AWS, the cloud division of Amazon, just announced the next generation of its ARM processors, the Graviton2. This is a custom chip design with a 7nm architecture. It is based on 64-bit ARM Neoverse cores.
Compared to first-generation Graviton processors (A1), today’s new chips should deliver up to 7x the performance of A1 instances in some cases. Floating point performance is now twice as fast. There are additional memory channels and cache speed memory access should be much faster.
The company is working on three types of Graviton2 EC2 instances that should be available soon. Instances with a “g” suffix are powered by Graviton2 chips.

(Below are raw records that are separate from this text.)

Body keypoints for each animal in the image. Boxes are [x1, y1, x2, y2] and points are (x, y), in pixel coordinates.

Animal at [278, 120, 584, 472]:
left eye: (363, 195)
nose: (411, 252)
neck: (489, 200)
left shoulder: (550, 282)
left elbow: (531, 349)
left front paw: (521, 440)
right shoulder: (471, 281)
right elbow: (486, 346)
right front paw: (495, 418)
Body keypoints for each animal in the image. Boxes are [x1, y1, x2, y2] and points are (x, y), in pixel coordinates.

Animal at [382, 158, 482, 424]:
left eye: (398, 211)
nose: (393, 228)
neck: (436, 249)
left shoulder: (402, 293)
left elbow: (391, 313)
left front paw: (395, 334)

If they have a “d” suffix, it also means that they have NVMe local storage.
There will be:
- General-purpose instances (M6g and M6gd)
- Compute-optimized instances (C6g and C6gd)

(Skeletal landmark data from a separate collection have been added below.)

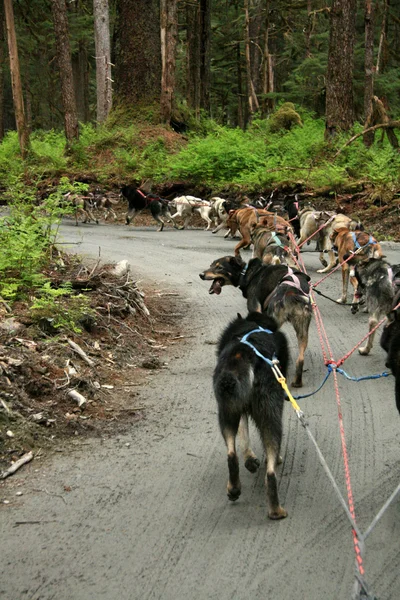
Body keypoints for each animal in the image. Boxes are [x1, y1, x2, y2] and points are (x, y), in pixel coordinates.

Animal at [200, 254, 312, 386]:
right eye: (211, 265)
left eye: (220, 267)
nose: (201, 275)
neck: (246, 272)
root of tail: (291, 292)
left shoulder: (255, 311)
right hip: (303, 330)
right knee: (300, 359)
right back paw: (297, 381)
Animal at [214, 312, 290, 516]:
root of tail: (243, 353)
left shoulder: (238, 405)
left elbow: (243, 434)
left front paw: (249, 459)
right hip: (271, 415)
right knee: (270, 469)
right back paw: (276, 509)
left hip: (227, 410)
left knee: (231, 454)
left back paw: (234, 487)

- Memory-optimized instances (R6g and R6gd)
You can choose instances with up to 64 vCPUs, 512 GiB of memory and 25 Gbps networking.

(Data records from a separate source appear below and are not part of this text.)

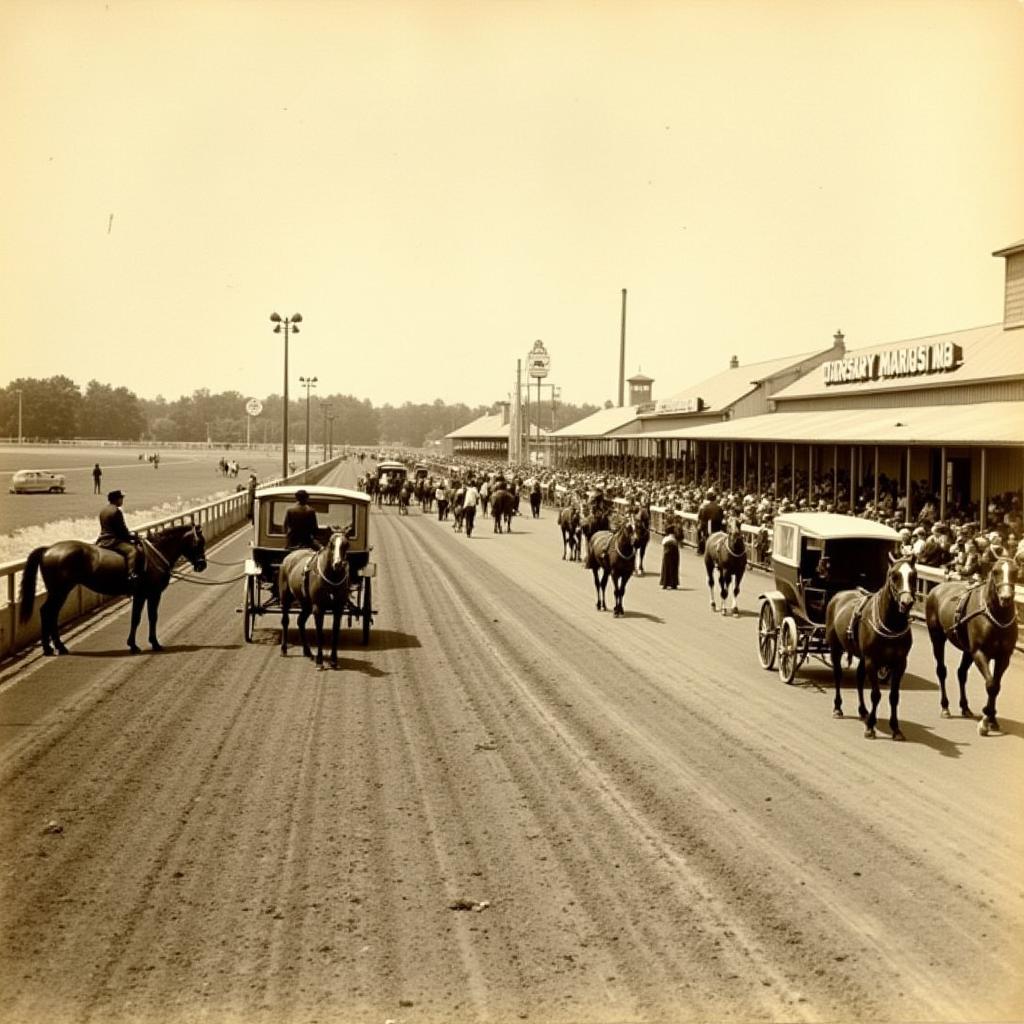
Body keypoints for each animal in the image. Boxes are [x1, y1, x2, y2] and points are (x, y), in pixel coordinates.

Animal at [19, 520, 207, 655]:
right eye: (199, 543)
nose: (202, 565)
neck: (156, 554)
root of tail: (48, 549)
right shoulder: (149, 594)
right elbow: (144, 618)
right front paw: (146, 644)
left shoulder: (144, 595)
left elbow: (143, 617)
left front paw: (139, 643)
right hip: (60, 591)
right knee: (48, 613)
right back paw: (53, 648)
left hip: (59, 591)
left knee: (50, 613)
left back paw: (54, 647)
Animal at [280, 528, 352, 671]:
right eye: (331, 544)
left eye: (346, 544)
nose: (338, 564)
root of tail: (290, 556)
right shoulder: (318, 608)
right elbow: (320, 634)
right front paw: (320, 661)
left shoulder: (338, 609)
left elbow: (335, 633)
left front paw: (333, 660)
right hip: (286, 597)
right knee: (285, 621)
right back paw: (284, 648)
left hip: (306, 604)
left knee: (300, 621)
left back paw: (307, 651)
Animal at [823, 557, 921, 741]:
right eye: (894, 576)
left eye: (913, 576)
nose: (907, 602)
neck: (891, 624)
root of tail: (839, 595)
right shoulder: (872, 660)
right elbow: (876, 694)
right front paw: (870, 727)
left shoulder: (900, 663)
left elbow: (894, 696)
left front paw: (896, 728)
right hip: (835, 647)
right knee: (838, 675)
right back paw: (837, 708)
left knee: (859, 679)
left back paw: (863, 710)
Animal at [925, 561, 1019, 737]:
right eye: (995, 571)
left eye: (1015, 571)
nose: (1006, 597)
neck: (995, 616)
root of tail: (937, 588)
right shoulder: (980, 653)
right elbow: (991, 684)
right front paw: (985, 720)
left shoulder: (1003, 657)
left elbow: (996, 685)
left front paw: (992, 719)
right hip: (937, 637)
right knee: (941, 670)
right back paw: (945, 707)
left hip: (967, 651)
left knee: (961, 673)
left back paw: (965, 707)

And you can see that ARM-powered servers are not just a fad. AWS already promises a 40% better price/performance ratio with ARM-based instances when you compare them with x86-based instances.
AWS has been working with operating system vendors and independent software vendors to help them release software that runs on ARM. ARM-based EC2 instances support Amazon Linux 2, Ubuntu, Red Hat, SUSE, Fedora, Debian and FreeBSD. It also works with multiple container services (Docker, Amazon ECS, and Amazon Elastic Kubernetes Service).